Laidback Luke: Here for long haul
Mon 17th Sep, 2012 Features 1506 viewsin
Between running label Mixmash Records, doing the international festival circuit and continually adding to his almost 15-year production resume, Dutch high-flyer Laidback Luke doesn’t have any trouble keeping busy. When inthemix caught up with the Stereosonic recruit a couple of weeks back amid his packed schedule, he offered up some on-the-money thoughts about DJs churning out the same sets over and over – an observation that stirred plenty of conversation up ‘round these parts. We promised at the time you could expect the full Laidback Luke interview soon and sure enough, here it is.
So you are obviously right in the middle of summer at the moment. What are the big things that are coming up?
Yeah, it’s a big summer. One of my dreams came true this summer, which was hosting my own Super You & Me area at the different festivals. I’ve been hosting my Super You & Me arena at EDC, Tomorrowland, and I’m very much looking forward to doing it at Creamfields UK as well. It was a dream for me about three years ago, and this year we’re doing it finally!
Just a very, very fun thing. The whole Super You & Me concept is just about having crazy, silly fun with electronic music again and this was a nice little thing we managed to concoct for Tomorrowland.
I interviewed you back in 2010, I think before you toured then, and you said the whole SYM concept was because dance music had become too serious. Do you think that’s still the way?
Yes, absolutely. There’s always an edge there that people just tend to forget that this type of music is just to go out and release yourself. To have a “serious side”, sometimes music gets analysed too much. We’re here to dance and to let go and just to forget about the daily struggle, the office life and just laugh, have fun and enjoy!

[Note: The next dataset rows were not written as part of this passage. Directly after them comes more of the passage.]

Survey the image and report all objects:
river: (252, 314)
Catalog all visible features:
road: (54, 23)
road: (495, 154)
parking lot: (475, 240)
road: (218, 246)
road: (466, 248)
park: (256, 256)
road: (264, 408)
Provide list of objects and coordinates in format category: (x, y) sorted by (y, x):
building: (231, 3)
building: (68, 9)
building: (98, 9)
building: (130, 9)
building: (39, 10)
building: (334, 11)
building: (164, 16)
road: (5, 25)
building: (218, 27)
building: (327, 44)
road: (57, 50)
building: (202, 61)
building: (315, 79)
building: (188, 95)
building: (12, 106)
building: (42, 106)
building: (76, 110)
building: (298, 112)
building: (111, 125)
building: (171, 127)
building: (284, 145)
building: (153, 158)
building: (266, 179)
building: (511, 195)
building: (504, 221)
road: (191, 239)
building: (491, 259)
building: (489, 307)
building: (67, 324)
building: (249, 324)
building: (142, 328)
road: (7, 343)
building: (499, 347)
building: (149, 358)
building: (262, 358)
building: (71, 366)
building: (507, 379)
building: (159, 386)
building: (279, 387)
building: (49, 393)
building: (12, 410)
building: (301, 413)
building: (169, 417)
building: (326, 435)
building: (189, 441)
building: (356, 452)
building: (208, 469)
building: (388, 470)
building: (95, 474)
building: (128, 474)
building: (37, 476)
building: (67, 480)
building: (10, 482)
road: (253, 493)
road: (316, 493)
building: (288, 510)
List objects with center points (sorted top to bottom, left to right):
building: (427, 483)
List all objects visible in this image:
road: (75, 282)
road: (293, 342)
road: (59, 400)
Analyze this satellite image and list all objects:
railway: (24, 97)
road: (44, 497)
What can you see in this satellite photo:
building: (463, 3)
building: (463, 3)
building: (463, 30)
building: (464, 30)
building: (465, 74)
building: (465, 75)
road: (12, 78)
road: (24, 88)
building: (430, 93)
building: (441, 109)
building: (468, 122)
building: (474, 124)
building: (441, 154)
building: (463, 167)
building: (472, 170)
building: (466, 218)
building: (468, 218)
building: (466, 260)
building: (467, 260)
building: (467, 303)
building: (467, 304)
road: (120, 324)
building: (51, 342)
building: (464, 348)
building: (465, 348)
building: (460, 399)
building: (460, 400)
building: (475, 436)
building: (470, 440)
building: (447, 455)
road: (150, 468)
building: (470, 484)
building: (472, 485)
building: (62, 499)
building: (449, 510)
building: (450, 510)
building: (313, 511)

One thing I’ve noticed is you talking a bit about a repetition in DJs’ playlists. Do you feel like there’s less risk taking on mainstages at the moment?
No, not really. What I think of the mainstage at the moment is that a lot of DJs are comfortable with what they’re playing at various festivals and are doing the same sets over and over again. To me, what real DJing is about is anticipating on the moment and the location and the crowd. So playing the same set would be impossible for me, because I always try to pinpoint the right moment and the right time and the right vibe on various festivals. To me, that’s what DJing is about; that anticipation, and improvisation on the moment.
Do you think the production side of things has made that harder? That people are kind of synchronising their sets to a whole lot of other production elements, not letting them be so spontaneous?
Sometimes, yes. Sometimes, they bring a heap of confetti and fireworks and additional things, which I don’t really see the use of to be honest. I’m a person who says fireworks, and then when you think the moment is right, you hit the fireworks button and let it go.
That’s speaking about stage production, but on the other side of things, a lot of famous DJs these days are famous because of their production of their tracks. A lot of these guys came out of the studio and don’t really have a DJ background. So in that sense, you get DJs that DJ their tracks, but essentially they’re not very skilled as a true DJ.